Today i learned Pirelli MTB tires are made by Vittoria, or at least the same factory that Vittoria uses (Lion tires?). so if you like vittoria casing, etc but want a different tread, take a look at Pirelli.

same casing, same "B.01" marker on mine. the rubber layer terminates the same way. rubber compound may be different. the pirellis also don't have the mold flash that the vittorias do. but the casings and origin seem to be identical.

"Vittoria's Lion Tyres factory in Bangkok not only produces Vittoria branded tires, but it is a large OEM tire maker for numerous high-end tire brands. "









Bangkok Flood No Threat to Lion Tyres


BANGKOK, Thailand (BRAIN)—Vittoria’s Lion Tyres factory in Bangkok not only produces Vittoria branded tires, but it is a large OEM tire maker for numerous high-end tire brands. As floodwaters continue to rise in Bangkok, officials at Lyon Tires say so far its factory is not affected. “The water...




www.bicycleretailer.com


----------



## Vincyboy (Mar 6, 2011)

Cave_giant said:


> Mazza has no disadvantages?
> 
> It has atrocious traction on wet roots or rock.
> Great at everything else, so good pattern, but let down by a second rate rubber compound.


Can you please measure the gaps between the side knobs? They look really distant from one to an other... The thread remind me the DHF a bit I think I would prefer the Mozza.
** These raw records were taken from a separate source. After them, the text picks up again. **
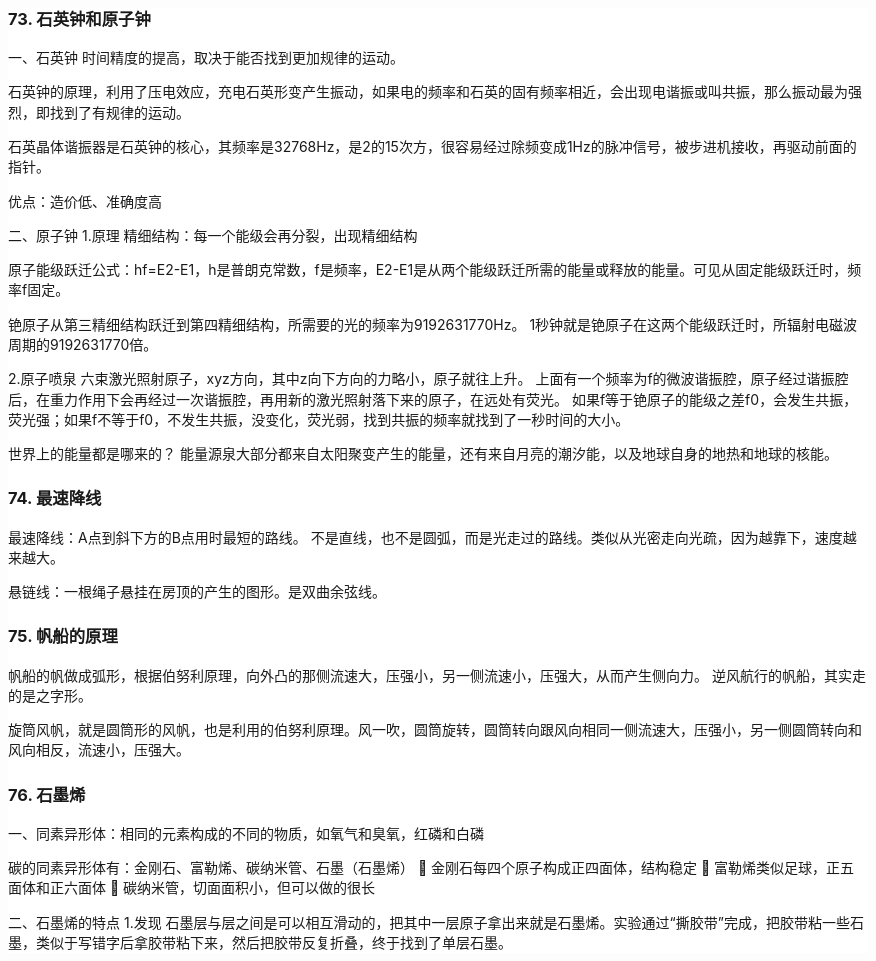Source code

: 



### 73. 石英钟和原子钟
一、石英钟
时间精度的提高，取决于能否找到更加规律的运动。

石英钟的原理，利用了压电效应，充电石英形变产生振动，如果电的频率和石英的固有频率相近，会出现电谐振或叫共振，那么振动最为强烈，即找到了有规律的运动。

石英晶体谐振器是石英钟的核心，其频率是32768Hz，是2的15次方，很容易经过除频变成1Hz的脉冲信号，被步进机接收，再驱动前面的指针。

优点：造价低、准确度高

二、原子钟
1.原理
精细结构：每一个能级会再分裂，出现精细结构

原子能级跃迁公式：hf=E2-E1，h是普朗克常数，f是频率，E2-E1是从两个能级跃迁所需的能量或释放的能量。可见从固定能级跃迁时，频率f固定。

铯原子从第三精细结构跃迁到第四精细结构，所需要的光的频率为9192631770Hz。
1秒钟就是铯原子在这两个能级跃迁时，所辐射电磁波周期的9192631770倍。

2.原子喷泉
六束激光照射原子，xyz方向，其中z向下方向的力略小，原子就往上升。
上面有一个频率为f的微波谐振腔，原子经过谐振腔后，在重力作用下会再经过一次谐振腔，再用新的激光照射落下来的原子，在远处有荧光。
如果f等于铯原子的能级之差f0，会发生共振，荧光强；如果f不等于f0，不发生共振，没变化，荧光弱，找到共振的频率就找到了一秒时间的大小。


世界上的能量都是哪来的？
能量源泉大部分都来自太阳聚变产生的能量，还有来自月亮的潮汐能，以及地球自身的地热和地球的核能。



### 74. 最速降线
最速降线：A点到斜下方的B点用时最短的路线。
不是直线，也不是圆弧，而是光走过的路线。类似从光密走向光疏，因为越靠下，速度越来越大。

悬链线：一根绳子悬挂在房顶的产生的图形。是双曲余弦线。



### 75. 帆船的原理
帆船的帆做成弧形，根据伯努利原理，向外凸的那侧流速大，压强小，另一侧流速小，压强大，从而产生侧向力。
逆风航行的帆船，其实走的是之字形。

旋筒风帆，就是圆筒形的风帆，也是利用的伯努利原理。风一吹，圆筒旋转，圆筒转向跟风向相同一侧流速大，压强小，另一侧圆筒转向和风向相反，流速小，压强大。



### 76. 石墨烯
一、同素异形体：相同的元素构成的不同的物质，如氧气和臭氧，红磷和白磷

碳的同素异形体有：金刚石、富勒烯、碳纳米管、石墨（石墨烯）
	金刚石每四个原子构成正四面体，结构稳定
	富勒烯类似足球，正五面体和正六面体
	碳纳米管，切面面积小，但可以做的很长

二、石墨烯的特点
1.发现
石墨层与层之间是可以相互滑动的，把其中一层原子拿出来就是石墨烯。实验通过“撕胶带”完成，把胶带粘一些石墨，类似于写错字后拿胶带粘下来，然后把胶带反复折叠，终于找到了单层石墨。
You complained about the traction on wet conditions. May I ask how much pressure you dropped before riding? (if the sidewalls are too stiff, we have to work them a bit before they become friendly. i.e. Spesh BlkdDMND construction) Are you riding with insert (cush-core or others)?

Thanks man


----------



## CaveGiant (Aug 21, 2007)

Vincyboy said:


> Can you please measure the gaps between the side knobs? They look really distant from one to an other... The thread remind me the DHF a bit I think I would prefer the Mozza.
> 
> You complained about the traction on wet conditions. May I ask how much pressure you dropped before riding? (if the sidewalls are too stiff, we have to work them a bit before they become friendly. i.e. Spesh BlkdDMND construction) Are you riding with insert (cush-core or others)?
> 
> Thanks man


Hi,

I normally run my pressures quite low as I like grip and my for moves fast enough to prevent rim outs. 
Normally run 14.6 psi on my Dhr2 2.6 on front. 
I needed to run these at min 18 to support the tyre.
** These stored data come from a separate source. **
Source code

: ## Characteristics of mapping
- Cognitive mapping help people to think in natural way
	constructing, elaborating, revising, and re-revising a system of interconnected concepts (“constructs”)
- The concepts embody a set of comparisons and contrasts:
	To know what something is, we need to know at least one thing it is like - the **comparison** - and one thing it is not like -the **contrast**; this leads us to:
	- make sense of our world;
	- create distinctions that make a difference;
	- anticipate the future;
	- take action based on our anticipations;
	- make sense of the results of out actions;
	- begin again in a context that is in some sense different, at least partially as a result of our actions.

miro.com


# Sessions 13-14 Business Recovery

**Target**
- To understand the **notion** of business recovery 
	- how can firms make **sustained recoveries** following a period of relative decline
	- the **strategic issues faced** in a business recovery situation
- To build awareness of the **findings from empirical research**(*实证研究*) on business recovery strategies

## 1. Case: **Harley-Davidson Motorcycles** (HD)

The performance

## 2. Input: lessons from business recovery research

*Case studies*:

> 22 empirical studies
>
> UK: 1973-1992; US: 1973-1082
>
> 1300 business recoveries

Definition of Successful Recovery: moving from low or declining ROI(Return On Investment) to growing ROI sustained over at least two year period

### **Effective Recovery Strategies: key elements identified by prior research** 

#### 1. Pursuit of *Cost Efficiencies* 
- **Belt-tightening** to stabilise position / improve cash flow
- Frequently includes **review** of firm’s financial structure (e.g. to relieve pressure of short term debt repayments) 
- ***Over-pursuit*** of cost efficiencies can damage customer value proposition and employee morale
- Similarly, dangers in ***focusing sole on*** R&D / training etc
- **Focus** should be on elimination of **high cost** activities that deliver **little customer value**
I should have been clearer, the tread pattern is great. If the knobs penetrate the soil the traction is amazing. Good in sloppy mud and soil.

What it is appaling at is when the ground is hard. If the knobs don't penetrate then traction is provided by the rubber compound, this is what sucks.

If the tyre was made with a good rubber like maxxis max terra then this would be my favourite tyre.

Unfortunately going over roots it rides like a £10 tyre.


----------



## TylerVernon (Nov 10, 2019)

Best Vittoria front tire is a Martello with the center knob row cut out. Best Vittoria rear tires don't exist anymore - Goma and Morsa discontinued.


----------